My biggest beef with memoirs is not so much that they are or are not therapeutic to the writer, but that they require the writer to submerge themselves into their (usually painful) past experiences, forcing them to relive things over and over, day after day, rewrite after rewrite. This much focus on that much pain doesn't SEEM healthy (not diagnosing or passing judgement, just saying what I feel), either for the writer or for those that the writer lives/interacts with. Does the writer ever move past the experience this way or is the writing of a memoir simply "justification" for being his or her own favorite commiserator?
And you're right about the stuff that follows. If upon completion of the memoir, the writer hasn't fully "therapied" themselves past the issue, accepting even the gentlest of critiques is gut-wrenching and meets with so much resistance! I think that's why we see so many memoirs self-published or POD.
Nova Scotia makes a great point and I'll embellish it a little - turn a memoir into fiction so that the writer can remove him-or herself from it. That way the critiques and comments are about THE character rather than the writer's character.
For those who are writing memoirs, I DO wish you the best and encourage you to step back often so that you don't become so submerged in the past that you forget to live in the NOW. NOW is an awesome place in which to be living.
I find it hard enough to be honest telling a fictional story. I can't imagine how much harder it would be to tell the story of my life.
I didn't start reading memoirs until my internship. A surprising number of them are well-written, but not compelling or memorable - sometimes the memoirs are over-sentimental, dishonest, or even worse, revenge fantasies. I have only come across one memoir worth publishing, and there is no deep philosophy attached, strong overarching theme, or witty writing. Her life is just really damn interesting and she's so heart-felt that you can't shut her down once you start listening to what she has to say. This kind of bravery and diligence frightens me.
The article is about celebrity women complaining about their cheating husbands and how that has evolved, so it really doesn't apply to the other 99.9% of us. The reason those books sold (and for big bucks!) was based completely on name recognition of the characters.

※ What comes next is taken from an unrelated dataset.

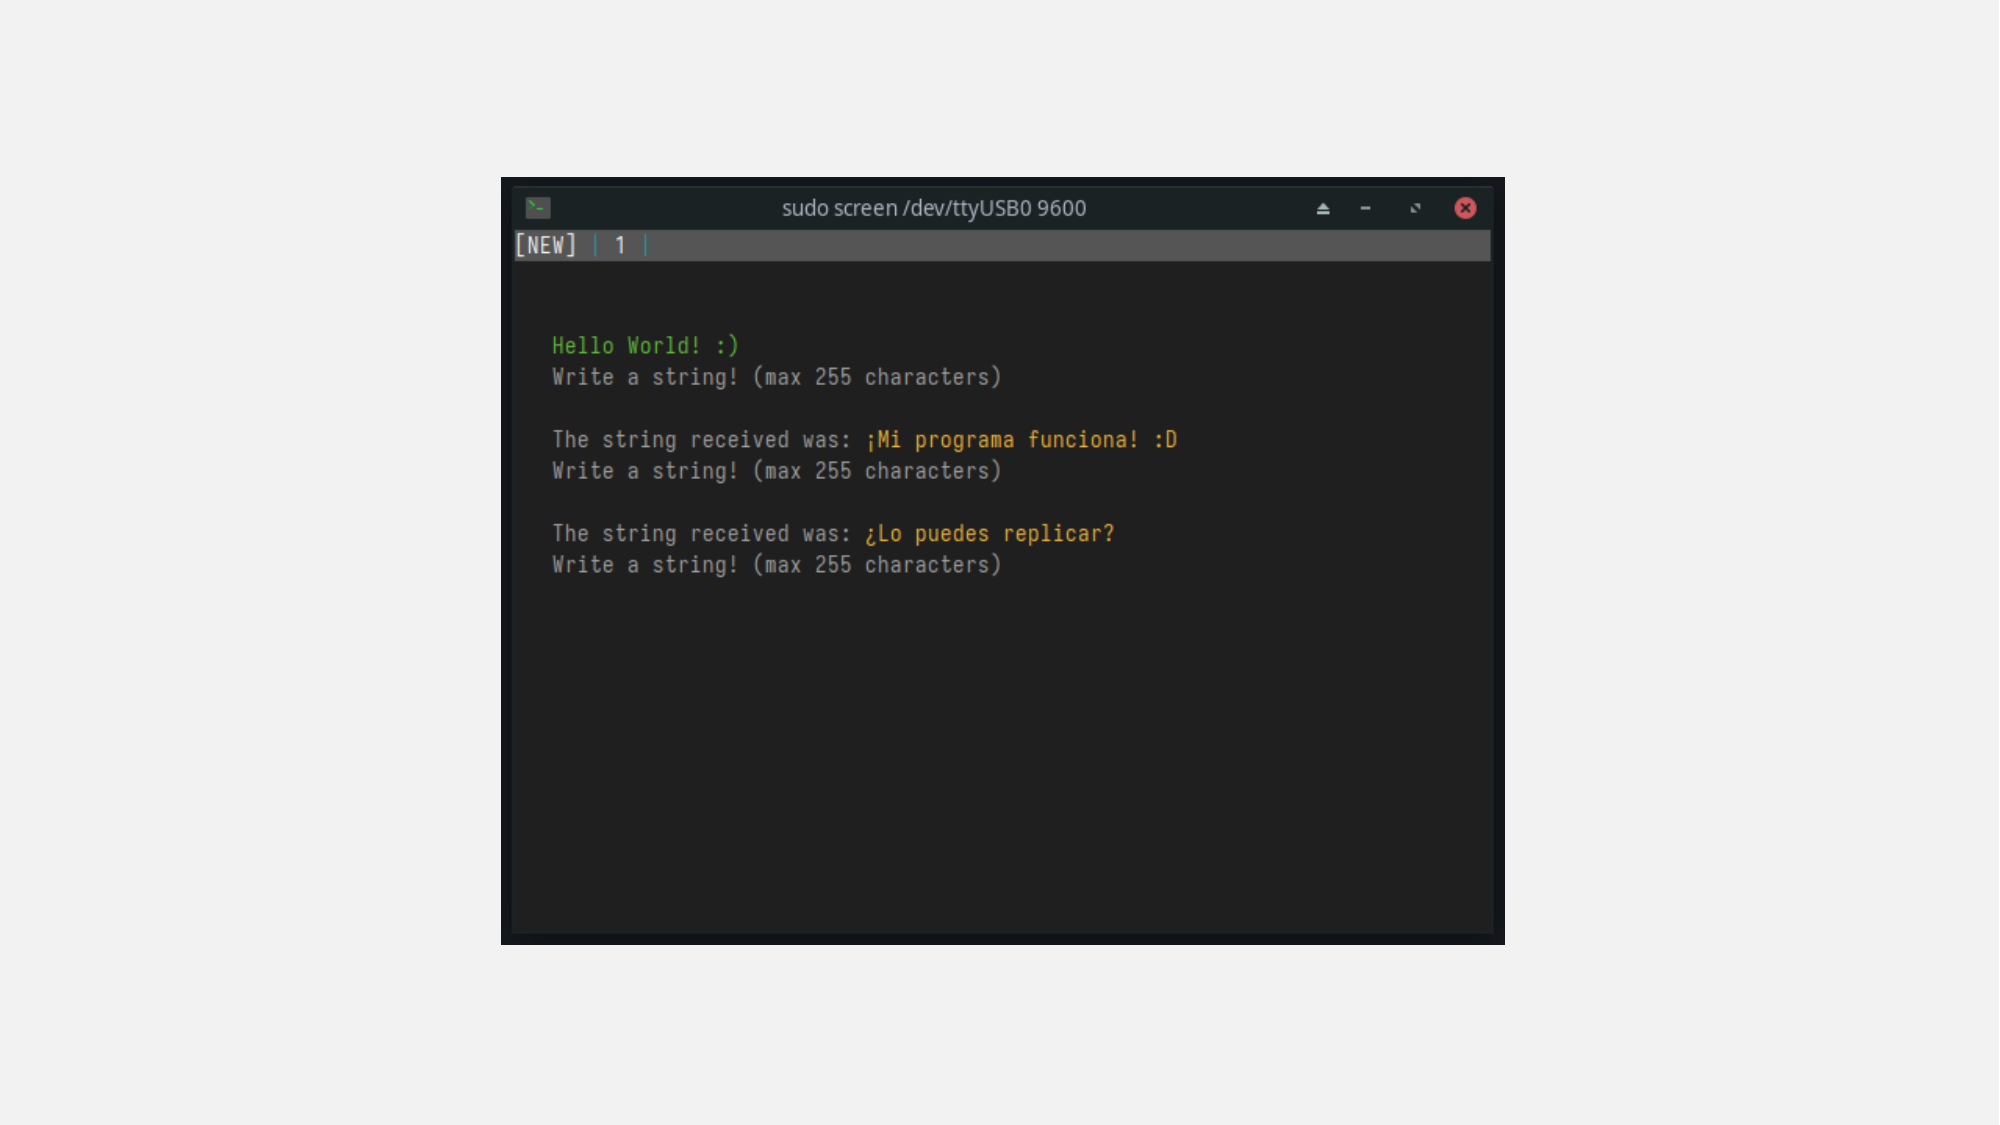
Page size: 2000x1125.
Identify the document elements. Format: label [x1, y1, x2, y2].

picture [501, 177, 1505, 945]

As someone who has been trying to sell a memoir, I'm really tired of hearing agents say that it's a great story, but they're afraid it won't sell (based solely on the query) because no one knows who I am. Yet they have not seen my bio or marketing proposal, which details my ability and plan to sell the book. I have more speaking engagements than a lot of published authors (9 this month alone, including one in Chicago with 250 people). I have more blog readers (1,500) and Facebook friends/fans (500/300) than a lot of published authors in the areas of sustainability, gardening, and other "green" topics. I host published authors on my blog to help them promote their books, which have been published by big NYC houses. When I speak, people are always asking me if I have a book.
The memoir is not therapeutic or depressing. I've been a published writer in magazines and newspapers for 20+ years and learned a long time ago that your editor is not your shrink. The story is inspiring and funny and occasionally sad, like real life. It's about our life after we moved to 32 acres in the middle of nowhere to grow our own food organically and live a more sustainable life. I know plenty of people think I'm nuts, but even more tell me that I'm an inspiration after reading my blog, visiting my website, or seeing me speak. But there's not an agent anywhere that knows that because they keep rejecting the query without seeing the 30-page proposal!
Is memoir queried the same way fiction is queried? Or is it more like nonfiction? Or does it depend on the topic of the memoir?